Auch Nichtregierungsorganisationen (NRO) werden mit dem Ziel gefördert, die Zivilgesellschaft in den Palästinensischen Gebieten zu stärken.

Darüber hinaus wurde ein Politik- und Reform­beratungs­fonds geschaffen, durch den palästinensische Schlüssel­institutionen unterstützt werden.

Soforthilfe

In der Zeit der Hamas-geführten Regierung stellte die Euro­päi­sche Union ihre direkten Finanz­transfers ein. Die Hilfe zur Grund­versorgung der palästinensischen Bevölkerung wurde jedoch fortgesetzt und noch ausgeweitet. Dafür richteten EU-Kommis­sion und Weltbank einen Interims-Finanzmechanismus (Tempo­rary International Mechanism, TIM) ein. 2006 und 2007 stellte die Bundes­regierung insgesamt 40 Millionen Euro über TIM zur Aufrecht­erhaltung öffentlicher Dienstleistungen – vor allem im Gesundheits- und Bildungssektor – bereit.

Im Februar 2008 beschloss die EU, ihre Unter­stützung für die Palästinensischen Gebiete auf eine neue Grundlage zu stellen.

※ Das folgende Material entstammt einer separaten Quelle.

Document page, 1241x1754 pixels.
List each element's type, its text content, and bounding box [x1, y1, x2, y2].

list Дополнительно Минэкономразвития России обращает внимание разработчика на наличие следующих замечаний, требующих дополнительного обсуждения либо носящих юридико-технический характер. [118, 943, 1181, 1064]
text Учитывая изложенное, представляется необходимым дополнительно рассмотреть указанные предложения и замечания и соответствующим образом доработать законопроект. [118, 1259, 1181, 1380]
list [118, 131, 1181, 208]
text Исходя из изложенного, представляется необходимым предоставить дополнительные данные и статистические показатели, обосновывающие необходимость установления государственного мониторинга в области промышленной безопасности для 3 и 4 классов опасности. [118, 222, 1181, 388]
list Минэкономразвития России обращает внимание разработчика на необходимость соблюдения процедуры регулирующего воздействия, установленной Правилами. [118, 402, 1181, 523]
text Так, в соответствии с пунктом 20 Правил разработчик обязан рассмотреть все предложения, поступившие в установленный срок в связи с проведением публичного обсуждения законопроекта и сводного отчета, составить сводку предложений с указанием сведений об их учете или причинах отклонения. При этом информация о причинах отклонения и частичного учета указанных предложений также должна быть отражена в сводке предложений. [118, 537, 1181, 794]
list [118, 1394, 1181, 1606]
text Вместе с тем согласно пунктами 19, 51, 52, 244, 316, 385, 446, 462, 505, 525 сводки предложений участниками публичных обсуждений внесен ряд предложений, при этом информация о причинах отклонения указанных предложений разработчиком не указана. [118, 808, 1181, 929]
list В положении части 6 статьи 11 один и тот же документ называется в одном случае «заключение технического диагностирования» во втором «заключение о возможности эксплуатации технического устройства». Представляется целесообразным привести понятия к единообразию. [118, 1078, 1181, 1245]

Der Palästinensisch-europäische Mechanismus zur Verwaltung der sozio­ökonomischen Unter­stützung (Mécanisme Palestino-Européen de Gestion de l'Aide Socio-Economique, PEGASE) orientiert sich an der Entwicklungs­planung der Palästinensischen Autonomie­behörde. 2008 hat Deutschland 20 Millionen Euro für Soforthilfe­maßnahmen zur Aufrechterhaltung der Energie­ver­sor­gung im Gazastreifen über PEGASE bereitgestellt. Im Juni 2009 wurden weitere 25 Millionen Euro bewilligt, um die humanitäre Situation zu entschärfen.

Darüber hinaus hat Deutschland seit 2009 über vier Millionen Euro im Rahmen der entwicklungs­orientierten Not- und Über­gangs­hilfe (ENÜH) bereitgestellt, darunter zwei Millionen Euro für die Not leidende Bevölkerung im Gazastreifen über das Welt­ernährungs­programm der Vereinten Nationen.